▶ Text:

____________

What is a debate supposed to look like, anyway? Dictionaries tell us, by definition, a debate is an argument where different, opposing viewpoints are deliberated, usually in the format of a formal discussion.

The spectacle that the Commission on Presidential Debates, or CPD, puts on three times during the presidential campaign, however, is a bit different from what this definition would suggest. Unfortunately, last week’s debate between Democratic presidential nominee Barack Obama and Republican presidential nominee John McCain was as staged, frustrating and useless as each we’ve seen in recent elections.

Part of the reason for this is that since the late ’80s, the Republican and Democratic parties have colluded to control all aspects of the presidential debates through the CPD, an organization funded by those two parties and their corporate sponsors, such as Anheuser-Busch, and headed by lobbyists and former party leaders.

The CPD was formed after the League of Women Voters, which had sponsored and organized the debates in previous elections, withdrew its support because the campaigns of George H.W. Bush and Michael Dukakis had conspired to keep candidates and issues they didn’t like out of the debate. As then-President Nancy Neuman said, the “League has no intention of becoming an accessory to the hoodwinking of the American public” as she accused the candidates of “campaign-trail charades devoid of substance, spontaneity and honest answers to tough questions.”

The CPD designs every detail of the debates exactly as they desire, choosing who can participate, who asks the questions, what they can ask and which members of the press can be present. The CPD even maintains that the audience must be silent and not react to the candidates’ statements.

One way the CPD controls which candidates can debate is by setting up ridiculously high requirements for participation. To debate, a candidate must achieve 15 percent support in five national polls. That way, the CPD can guarantee the Republican and Democratic candidates that they will not have to debate third-party or independent candidates, and that the American people will not hear their views.

As interviewees, the candidates fail to actually debate real issues and instead revert to a self-promoting, image-based contest to see who can drop the most names, questionable figures and ludicrous dodges to the tough questions.

When answering a question about sending more troops to fight the war in Afghanistan, McCain jumped off topic and went into a story of the mother of a fallen soldier who at a town hall meeting gave him a bracelet to wear in her son’s honor. Instead of recognizing this exploitative story for the emotional ploy it was, Obama’s response was that he, too, had a bracelet given to him by the mother of another fallen soldier.

And so it went: In an act of great disrespect to the voting public who watched with the intent of learning more about the candidates and their differences on the tough issues facing our country, the candidates instead played a game of tit for tat over bracelets.

The fact that both candidates are complacent to play these silly games is directly attributable to their parties’ monopolization of the debates through the CPD. Imagine if Nader, Green Party candidate Cynthia McKinney or Libertarian Party candidate Bob Barr were allowed to participate. In addition to hearing a greater variety of voices and choices, voters also would likely hear a much more spirited debate where the contestants would not allow one another to get away with cheap pandering.

Imagine if the debates allowed the candidates to actually argue one another with cross-questioning, follow-up questions, rebuttals and candidate-to-candidate questions.

As a result, voters would be able to see the actual differences between the candidates as they relate to policy, rather than the differences in their abilities to project images through practiced lines.

Unfortunately, as long as the CPD maintains its iron, monopolized grip on the debates, democracy will continue to suffer and voters will continue to be disrespected as mindless beings who will vote for a candidate because of the bracelet he or she wears rather than on the real issues.

____________

▶ Recorded data:
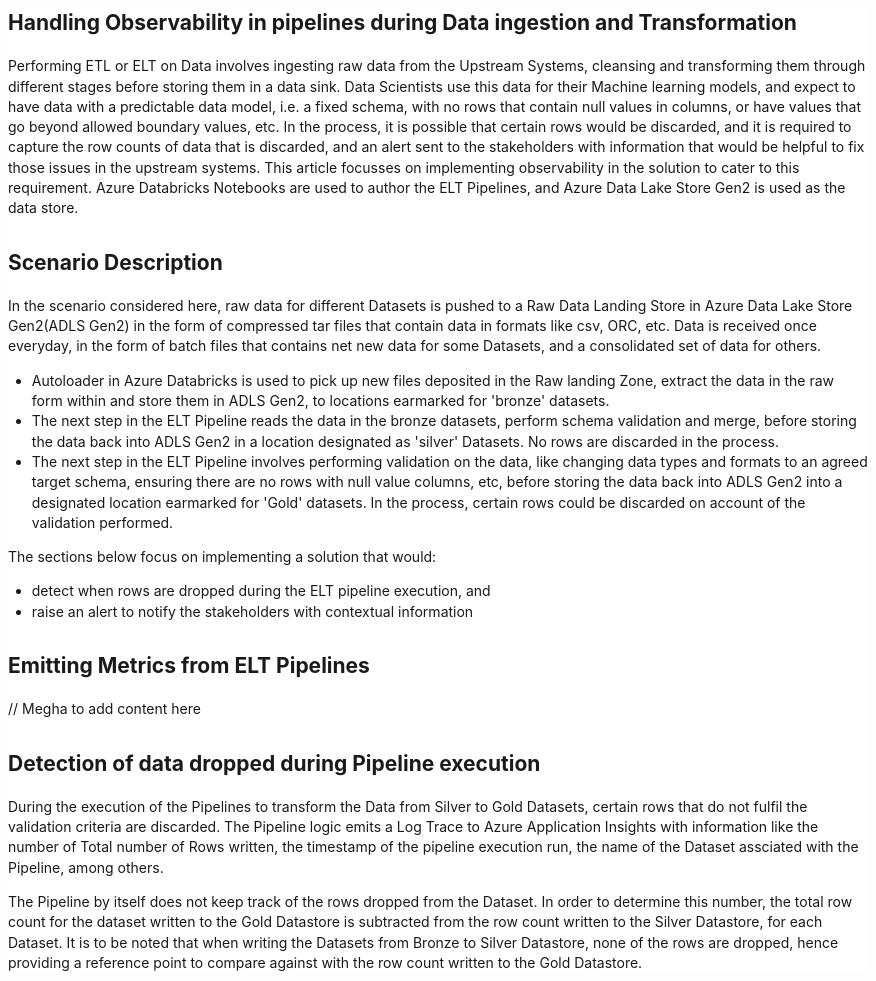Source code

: ## Handling Observability in pipelines during Data ingestion and Transformation

Performing ETL or ELT on Data involves ingesting raw data from the Upstream Systems, cleansing and transforming them through different stages before storing them in a data sink. Data Scientists use this data for their Machine learning models, and expect to have data with a predictable data model, i.e. a fixed schema, with no rows that contain null values in columns, or have values that go beyond allowed boundary values, etc. In the process, it is possible that certain rows would be discarded, and it is required to capture the row counts of data that is discarded, and an alert sent to the stakeholders with information that would be helpful to fix those issues in the upstream systems. This article focusses on implementing observability in the solution to cater to this requirement. Azure Databricks Notebooks are used to author the ELT Pipelines, and Azure Data Lake Store Gen2 is used as the data store.

## Scenario Description

In the scenario considered here, raw data for different Datasets is pushed to a Raw Data Landing Store in Azure Data Lake Store Gen2(ADLS Gen2) in the form of compressed tar files that contain data in formats like csv, ORC, etc. Data is received once everyday, in the form of batch files that contains net new data for some Datasets, and a consolidated set of data for others. 

- Autoloader in Azure Databricks is used to pick up new files deposited in the Raw landing Zone, extract the data in the raw form within and store them in ADLS Gen2, to locations earmarked for 'bronze' datasets. 
- The next step in the ELT Pipeline reads the data in the bronze datasets, perform schema validation and merge, before storing the data back into ADLS Gen2 in a location designated as 'silver' Datasets. No rows are discarded in the process.
- The next step in the ELT Pipeline involves performing validation on the data, like changing data types and formats to an agreed target schema, ensuring there are no rows with null value columns, etc, before storing the data back into ADLS Gen2 into a designated location earmarked for 'Gold' datasets. In the process, certain rows could be discarded on account of the validation performed.

The sections below focus on implementing a solution that would:
- detect when rows are dropped during the ELT pipeline execution, and 
- raise an alert to notify the stakeholders with contextual information

## Emitting Metrics from ELT Pipelines

// Megha to add content here

## Detection of data dropped during Pipeline execution
During the execution of the Pipelines to transform the Data from Silver to Gold Datasets, certain rows that do not fulfil the validation criteria are discarded. The Pipeline logic emits a Log Trace to Azure Application Insights with information like the number of Total number of Rows written, the timestamp of the pipeline execution run, the name of the Dataset assciated with the Pipeline, among others.

The Pipeline by itself does not keep track of the rows dropped from the Dataset. In order to determine this number, the total row count for the dataset written to the Gold Datastore is subtracted from the row count written to the Silver Datastore, for each Dataset. It is to be noted that when writing the Datasets from Bronze to Silver Datastore, none of the rows are dropped, hence providing a reference point to compare against with the row count written to the Gold Datastore.
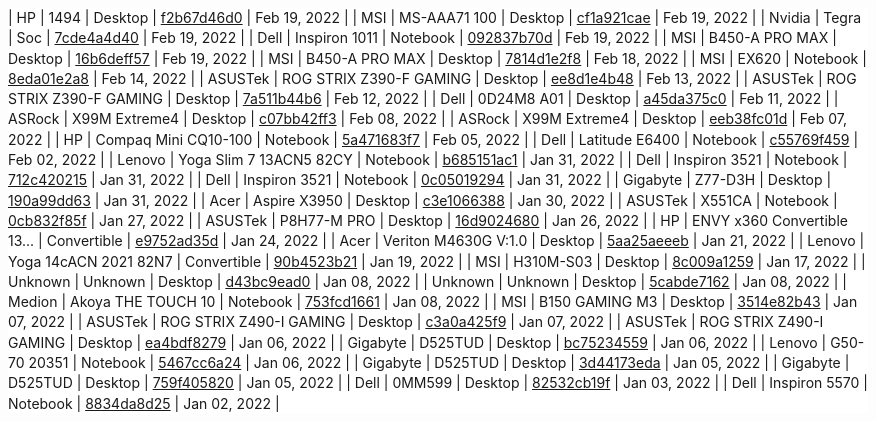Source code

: | HP            | 1494                        | Desktop     | [f2b67d46d0](https://linux-hardware.org/?probe=f2b67d46d0) | Feb 19, 2022 |
| MSI           | MS-AAA71 100                | Desktop     | [cf1a921cae](https://linux-hardware.org/?probe=cf1a921cae) | Feb 19, 2022 |
| Nvidia        | Tegra                       | Soc         | [7cde4a4d40](https://linux-hardware.org/?probe=7cde4a4d40) | Feb 19, 2022 |
| Dell          | Inspiron 1011               | Notebook    | [092837b70d](https://linux-hardware.org/?probe=092837b70d) | Feb 19, 2022 |
| MSI           | B450-A PRO MAX              | Desktop     | [16b6deff57](https://linux-hardware.org/?probe=16b6deff57) | Feb 19, 2022 |
| MSI           | B450-A PRO MAX              | Desktop     | [7814d1e2f8](https://linux-hardware.org/?probe=7814d1e2f8) | Feb 18, 2022 |
| MSI           | EX620                       | Notebook    | [8eda01e2a8](https://linux-hardware.org/?probe=8eda01e2a8) | Feb 14, 2022 |
| ASUSTek       | ROG STRIX Z390-F GAMING     | Desktop     | [ee8d1e4b48](https://linux-hardware.org/?probe=ee8d1e4b48) | Feb 13, 2022 |
| ASUSTek       | ROG STRIX Z390-F GAMING     | Desktop     | [7a511b44b6](https://linux-hardware.org/?probe=7a511b44b6) | Feb 12, 2022 |
| Dell          | 0D24M8 A01                  | Desktop     | [a45da375c0](https://linux-hardware.org/?probe=a45da375c0) | Feb 11, 2022 |
| ASRock        | X99M Extreme4               | Desktop     | [c07bb42ff3](https://linux-hardware.org/?probe=c07bb42ff3) | Feb 08, 2022 |
| ASRock        | X99M Extreme4               | Desktop     | [eeb38fc01d](https://linux-hardware.org/?probe=eeb38fc01d) | Feb 07, 2022 |
| HP            | Compaq Mini CQ10-100        | Notebook    | [5a471683f7](https://linux-hardware.org/?probe=5a471683f7) | Feb 05, 2022 |
| Dell          | Latitude E6400              | Notebook    | [c55769f459](https://linux-hardware.org/?probe=c55769f459) | Feb 02, 2022 |
| Lenovo        | Yoga Slim 7 13ACN5 82CY     | Notebook    | [b685151ac1](https://linux-hardware.org/?probe=b685151ac1) | Jan 31, 2022 |
| Dell          | Inspiron 3521               | Notebook    | [712c420215](https://linux-hardware.org/?probe=712c420215) | Jan 31, 2022 |
| Dell          | Inspiron 3521               | Notebook    | [0c05019294](https://linux-hardware.org/?probe=0c05019294) | Jan 31, 2022 |
| Gigabyte      | Z77-D3H                     | Desktop     | [190a99dd63](https://linux-hardware.org/?probe=190a99dd63) | Jan 31, 2022 |
| Acer          | Aspire X3950                | Desktop     | [c3e1066388](https://linux-hardware.org/?probe=c3e1066388) | Jan 30, 2022 |
| ASUSTek       | X551CA                      | Notebook    | [0cb832f85f](https://linux-hardware.org/?probe=0cb832f85f) | Jan 27, 2022 |
| ASUSTek       | P8H77-M PRO                 | Desktop     | [16d9024680](https://linux-hardware.org/?probe=16d9024680) | Jan 26, 2022 |
| HP            | ENVY x360 Convertible 13... | Convertible | [e9752ad35d](https://linux-hardware.org/?probe=e9752ad35d) | Jan 24, 2022 |
| Acer          | Veriton M4630G V:1.0        | Desktop     | [5aa25aeeeb](https://linux-hardware.org/?probe=5aa25aeeeb) | Jan 21, 2022 |
| Lenovo        | Yoga 14cACN 2021 82N7       | Convertible | [90b4523b21](https://linux-hardware.org/?probe=90b4523b21) | Jan 19, 2022 |
| MSI           | H310M-S03                   | Desktop     | [8c009a1259](https://linux-hardware.org/?probe=8c009a1259) | Jan 17, 2022 |
| Unknown       | Unknown                     | Desktop     | [d43bc9ead0](https://linux-hardware.org/?probe=d43bc9ead0) | Jan 08, 2022 |
| Unknown       | Unknown                     | Desktop     | [5cabde7162](https://linux-hardware.org/?probe=5cabde7162) | Jan 08, 2022 |
| Medion        | Akoya THE TOUCH 10          | Notebook    | [753fcd1661](https://linux-hardware.org/?probe=753fcd1661) | Jan 08, 2022 |
| MSI           | B150 GAMING M3              | Desktop     | [3514e82b43](https://linux-hardware.org/?probe=3514e82b43) | Jan 07, 2022 |
| ASUSTek       | ROG STRIX Z490-I GAMING     | Desktop     | [c3a0a425f9](https://linux-hardware.org/?probe=c3a0a425f9) | Jan 07, 2022 |
| ASUSTek       | ROG STRIX Z490-I GAMING     | Desktop     | [ea4bdf8279](https://linux-hardware.org/?probe=ea4bdf8279) | Jan 06, 2022 |
| Gigabyte      | D525TUD                     | Desktop     | [bc75234559](https://linux-hardware.org/?probe=bc75234559) | Jan 06, 2022 |
| Lenovo        | G50-70 20351                | Notebook    | [5467cc6a24](https://linux-hardware.org/?probe=5467cc6a24) | Jan 06, 2022 |
| Gigabyte      | D525TUD                     | Desktop     | [3d44173eda](https://linux-hardware.org/?probe=3d44173eda) | Jan 05, 2022 |
| Gigabyte      | D525TUD                     | Desktop     | [759f405820](https://linux-hardware.org/?probe=759f405820) | Jan 05, 2022 |
| Dell          | 0MM599                      | Desktop     | [82532cb19f](https://linux-hardware.org/?probe=82532cb19f) | Jan 03, 2022 |
| Dell          | Inspiron 5570               | Notebook    | [8834da8d25](https://linux-hardware.org/?probe=8834da8d25) | Jan 02, 2022 |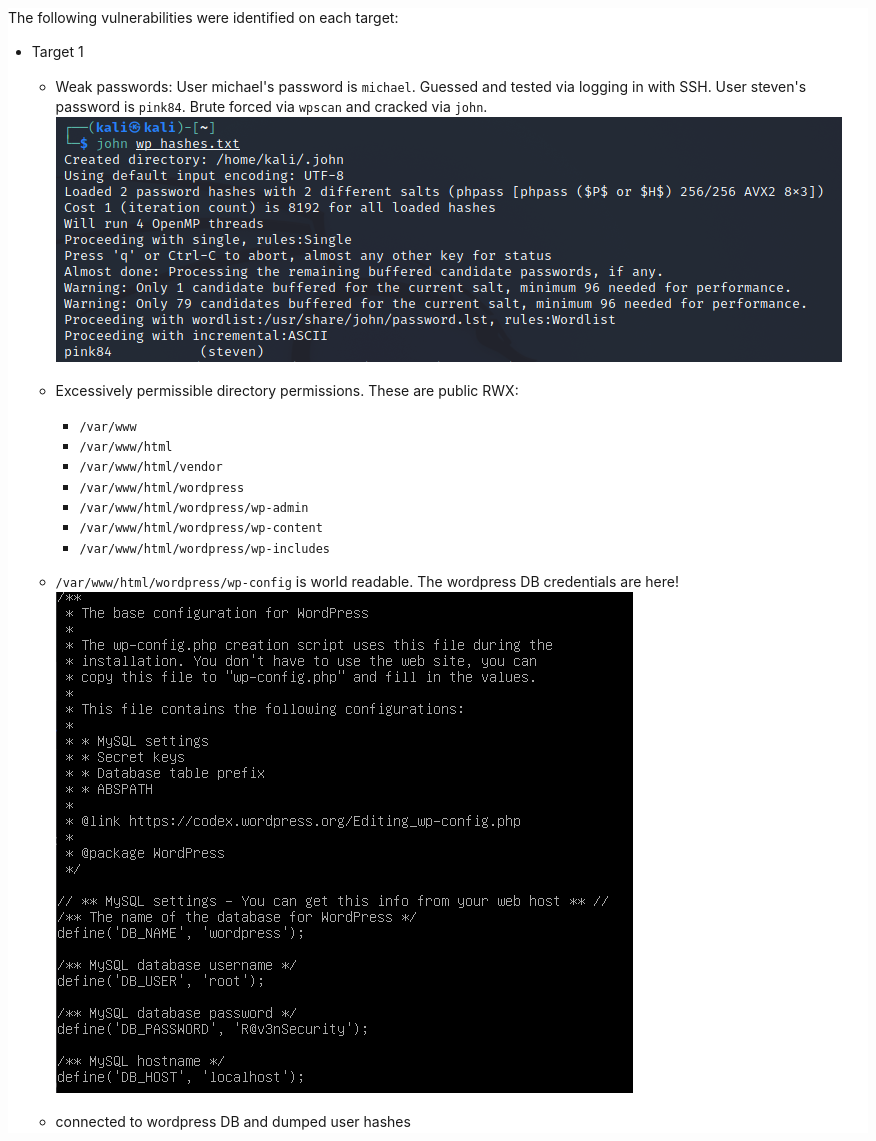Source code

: The following vulnerabilities were identified on each target:
- Target 1
  - Weak passwords:
    User michael's password is `michael`. Guessed and tested via logging in with SSH.
    User steven's password is `pink84`. Brute forced via `wpscan` and cracked via `john`.
    ![](Images/Offensive/raven1.john.png)
  - Excessively permissible directory permissions. These are public RWX:
    + `/var/www`
    + `/var/www/html`
    + `/var/www/html/vendor`
    + `/var/www/html/wordpress`
    + `/var/www/html/wordpress/wp-admin`
    + `/var/www/html/wordpress/wp-content`
    + `/var/www/html/wordpress/wp-includes`

  - `/var/www/html/wordpress/wp-config` is world readable. The wordpress DB credentials are here!
  ![](Images/Offensive/raven12.wp-config.png)
  - connected to wordpress DB and dumped user hashes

____________

▶ Request:
Answer these questions from the debate article:
1. Which organization sponsored and organized the debates before the CPD was formed?
2. What level of support must a candidate reach in national polls to take part in a debate?
3. What did McCain say the mother of a fallen soldier gave him at a town hall meeting?
The entries have nothing to do with the debate article.

▶ Output for this task:
1. The League of Women Voters.
2. 15 percent support in five national polls.
3. A bracelet to wear in her son's honor.